Let’s be honest: your software has bugs. Sometimes, it is also slower than end users expect. This is the situation we all live in. The key is to admit that the software you create will end up disappointing the users at some point. After all, even the almighty Google itself cannot guarantee the availability of their services for more than 99.95% of the time.
The sad part is that when the inevitable happens and some service is not behaving as it should, most of us either are not capturing the correct signal or cannot act based on the signal due to the impact of the issue being unclear. Whenever clearly defined goals and transparent reporting are missing, finger-pointing and blame games start happening.
This post is targeted to any product owner or operations team lead who wants to have a clear and meaningful measure towards understanding whether or not your IT assets behave as they should. After reading this post, you will end up understanding how to set a really simple objective and how to track the progress towards the performance and availability goal over time.
Every good team has a reasonable objective to attain when it comes to functional aspects of the software they are building:
- Sign-up to product activation ratio must exceed 35%.
- The recommended products share of the aggregate shopping cart size must exceed 10%.
- The nurturing e-mail campaigns targeted towards inactive users must result in 6% or more reactivation rates.
The very same teams also have objectives around performance and availability of the software. However, these types of objectives are often not too well chosen. Let me give you an idea by visiting the following objectives some of the real-world teams:
- CPU utilization must not exceed 80%.
- 99% of the database queries must respond under 1 second.
- The application must support 1,200 concurrent users.
- Any application server node must not experience more than 2h downtime per month.
I could continue the list with similar examples, but the pattern is hopefully clear already. None of these requirements really focuses on the user experience aspect of the performance and availability of the software. As a result, you will find yourself again and again in situations like the one below:
We have all been present in rooms where you could cut the tension in the air with the knife. On one side of the table, there is the product team claiming that they are not tolerating the availability issues around the product offering. On the other side of the table sits the operations team who is pointing towards the fact that from their perspective the systems are working just fine.
So, let’s admit that we need a different goal to measure.
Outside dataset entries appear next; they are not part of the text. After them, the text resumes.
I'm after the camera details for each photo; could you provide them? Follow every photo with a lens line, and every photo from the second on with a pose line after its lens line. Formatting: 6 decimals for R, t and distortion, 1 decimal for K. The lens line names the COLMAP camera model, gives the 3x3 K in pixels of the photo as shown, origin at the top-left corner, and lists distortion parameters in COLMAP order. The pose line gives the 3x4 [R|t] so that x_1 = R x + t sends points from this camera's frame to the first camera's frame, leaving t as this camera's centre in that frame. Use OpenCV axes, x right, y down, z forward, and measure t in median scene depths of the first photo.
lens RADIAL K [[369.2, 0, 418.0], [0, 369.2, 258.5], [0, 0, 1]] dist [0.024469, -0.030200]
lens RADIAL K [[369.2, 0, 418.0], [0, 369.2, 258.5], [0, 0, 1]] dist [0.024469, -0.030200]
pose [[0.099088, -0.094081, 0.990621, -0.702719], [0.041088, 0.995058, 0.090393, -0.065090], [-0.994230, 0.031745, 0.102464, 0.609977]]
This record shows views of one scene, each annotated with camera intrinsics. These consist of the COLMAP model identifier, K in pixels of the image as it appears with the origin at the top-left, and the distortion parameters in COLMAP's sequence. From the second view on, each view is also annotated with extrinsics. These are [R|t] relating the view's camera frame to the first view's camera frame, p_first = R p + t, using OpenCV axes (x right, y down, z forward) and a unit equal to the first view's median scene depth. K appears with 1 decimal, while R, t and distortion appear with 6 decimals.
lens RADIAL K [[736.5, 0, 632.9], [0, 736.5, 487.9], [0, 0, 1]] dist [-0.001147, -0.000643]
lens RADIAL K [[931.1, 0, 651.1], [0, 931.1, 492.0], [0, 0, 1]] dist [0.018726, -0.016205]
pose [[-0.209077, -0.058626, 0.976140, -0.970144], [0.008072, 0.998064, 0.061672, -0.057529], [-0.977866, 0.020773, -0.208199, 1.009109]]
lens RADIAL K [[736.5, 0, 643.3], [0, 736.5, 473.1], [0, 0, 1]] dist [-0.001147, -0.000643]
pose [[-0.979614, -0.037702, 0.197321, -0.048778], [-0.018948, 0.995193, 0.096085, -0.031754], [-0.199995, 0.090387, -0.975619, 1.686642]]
Our real goal is not to make database queries fast nor is it to keep CPUs idling. The real goal is in making sure the end users of the software are satisfied with the application.
How Can You Measure User Satisfaction?
How can user satisfaction towards the service availability and performance be expressed in a measurable way? Apparently, the answer is simpler than you would expect. User satisfaction builds upon monitoring every interaction end users are performing with the application to track whether or not:
- The application performs the interaction the user wanted it to.
- The interaction completes with the expected outcome.
- The interaction completes within a reasonable timeframe.
There is a variety of tools on the market being available of capturing the interactions and flagging every interaction based on whether or not the outcome completed successfully and/or fast enough from the end user’s point of view.
Using the interactions as the input, we could measure the satisfaction across your user base via the following (simplified) formula:
Satisfaction = successful interactions / total interactions.
Now, if you have met the goal of 99.9% satisfaction rate on each given day, it would mean that if on a particular day when 500,000 user interactions were performed, the goal would be met if up to 500 non-successful interactions occurred during the day.
If you have not monitored real user experience before, tracking your users using the formula above is a good starting point. You will learn and improve a lot while using this approach.
The Devil Is in the Details
Unfortunately, understanding and applying this simple formula is only the first step. There are many details to take into account when monitoring for performance and availability. For example:
- The availability of different services has a different impact on your business. What if the failures you experienced during the day all occurred during checkout of a shopping cart? In an e-commerce solution, this would indicate a serious issue and would likely require immediate action taken by the operations team.
- The performance of different services cannot be treated equally. Some operations might have to be completed in few hundred of milliseconds while for some others it might be perfectly OK to experience 10+ second response times.
- Success is sometimes difficult to monitor. When the operation involves a complex calculation, checking whether or not the outcome of the calculation was correct might not be feasible, so the monitoring must rely upon just checking the metadata about the operation (duration, response codes, etc.) to decide whether or not the operation completed as expected.
There are many details to cover down the road but rest assured, you will figure the nuances out along the way. I can only recommend you to adopt the mindset of “failures do happen” and start measuring the real user experience to make sure you stay on top of such failures.